── Available data

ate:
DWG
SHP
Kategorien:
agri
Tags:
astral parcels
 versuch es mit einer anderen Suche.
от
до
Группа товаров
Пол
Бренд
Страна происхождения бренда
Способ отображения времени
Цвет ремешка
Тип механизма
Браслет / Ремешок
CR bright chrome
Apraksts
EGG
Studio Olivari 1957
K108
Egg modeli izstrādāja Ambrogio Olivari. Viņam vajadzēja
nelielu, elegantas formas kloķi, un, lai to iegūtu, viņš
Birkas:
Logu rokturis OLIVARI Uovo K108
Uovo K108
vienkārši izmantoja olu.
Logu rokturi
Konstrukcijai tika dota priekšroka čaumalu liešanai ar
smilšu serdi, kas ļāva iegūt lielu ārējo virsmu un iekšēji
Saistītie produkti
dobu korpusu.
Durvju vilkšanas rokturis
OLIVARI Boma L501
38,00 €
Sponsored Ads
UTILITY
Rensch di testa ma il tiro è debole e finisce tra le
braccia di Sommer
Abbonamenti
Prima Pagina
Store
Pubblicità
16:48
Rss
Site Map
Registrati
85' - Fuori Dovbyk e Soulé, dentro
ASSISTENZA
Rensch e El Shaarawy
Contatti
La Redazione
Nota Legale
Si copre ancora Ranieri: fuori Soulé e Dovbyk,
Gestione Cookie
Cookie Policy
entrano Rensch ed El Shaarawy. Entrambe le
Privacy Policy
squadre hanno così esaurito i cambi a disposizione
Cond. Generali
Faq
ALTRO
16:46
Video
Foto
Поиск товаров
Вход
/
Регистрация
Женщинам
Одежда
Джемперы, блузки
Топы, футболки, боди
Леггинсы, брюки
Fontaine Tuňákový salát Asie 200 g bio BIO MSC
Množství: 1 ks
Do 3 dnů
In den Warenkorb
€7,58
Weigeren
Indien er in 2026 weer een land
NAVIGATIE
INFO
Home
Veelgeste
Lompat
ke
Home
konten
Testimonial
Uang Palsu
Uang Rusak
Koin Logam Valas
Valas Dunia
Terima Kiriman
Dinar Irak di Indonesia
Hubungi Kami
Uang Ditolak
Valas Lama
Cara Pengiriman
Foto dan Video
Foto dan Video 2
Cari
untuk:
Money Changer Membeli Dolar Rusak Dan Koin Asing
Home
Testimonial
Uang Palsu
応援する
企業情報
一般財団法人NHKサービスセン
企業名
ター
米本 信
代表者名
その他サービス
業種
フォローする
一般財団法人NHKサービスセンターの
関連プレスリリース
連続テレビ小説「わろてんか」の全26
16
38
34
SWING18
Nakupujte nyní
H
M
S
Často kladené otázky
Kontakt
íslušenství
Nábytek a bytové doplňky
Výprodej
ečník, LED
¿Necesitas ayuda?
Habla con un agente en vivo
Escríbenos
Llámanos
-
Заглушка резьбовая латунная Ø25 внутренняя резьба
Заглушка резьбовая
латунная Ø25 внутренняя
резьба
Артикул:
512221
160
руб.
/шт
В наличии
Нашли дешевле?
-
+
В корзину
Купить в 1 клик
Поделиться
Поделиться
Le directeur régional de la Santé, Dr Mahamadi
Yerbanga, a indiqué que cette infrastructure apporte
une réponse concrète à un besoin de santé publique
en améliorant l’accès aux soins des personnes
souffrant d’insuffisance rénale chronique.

────

# Work request
Rewrite the items from the first line through the line with "Леггинсы, брюки", changing every "Cookie" to "Cookies" and leaving all other text as it is.

# Expected answer
ate:
DWG
SHP
Kategorien:
agri
Tags:
astral parcels
 versuch es mit einer anderen Suche.
от
до
Группа товаров
Пол
Бренд
Страна происхождения бренда
Способ отображения времени
Цвет ремешка
Тип механизма
Браслет / Ремешок
CR bright chrome
Apraksts
EGG
Studio Olivari 1957
K108
Egg modeli izstrādāja Ambrogio Olivari. Viņam vajadzēja
nelielu, elegantas formas kloķi, un, lai to iegūtu, viņš
Birkas:
Logu rokturis OLIVARI Uovo K108
Uovo K108
vienkārši izmantoja olu.
Logu rokturi
Konstrukcijai tika dota priekšroka čaumalu liešanai ar
smilšu serdi, kas ļāva iegūt lielu ārējo virsmu un iekšēji
Saistītie produkti
dobu korpusu.
Durvju vilkšanas rokturis
OLIVARI Boma L501
38,00 €
Sponsored Ads
UTILITY
Rensch di testa ma il tiro è debole e finisce tra le
braccia di Sommer
Abbonamenti
Prima Pagina
Store
Pubblicità
16:48
Rss
Site Map
Registrati
85' - Fuori Dovbyk e Soulé, dentro
ASSISTENZA
Rensch e El Shaarawy
Contatti
La Redazione
Nota Legale
Si copre ancora Ranieri: fuori Soulé e Dovbyk,
Gestione Cookies
Cookies Policy
entrano Rensch ed El Shaarawy. Entrambe le
Privacy Policy
squadre hanno così esaurito i cambi a disposizione
Cond. Generali
Faq
ALTRO
16:46
Video
Foto
Поиск товаров
Вход
/
Регистрация
Женщинам
Одежда
Джемперы, блузки
Топы, футболки, боди
Леггинсы, брюки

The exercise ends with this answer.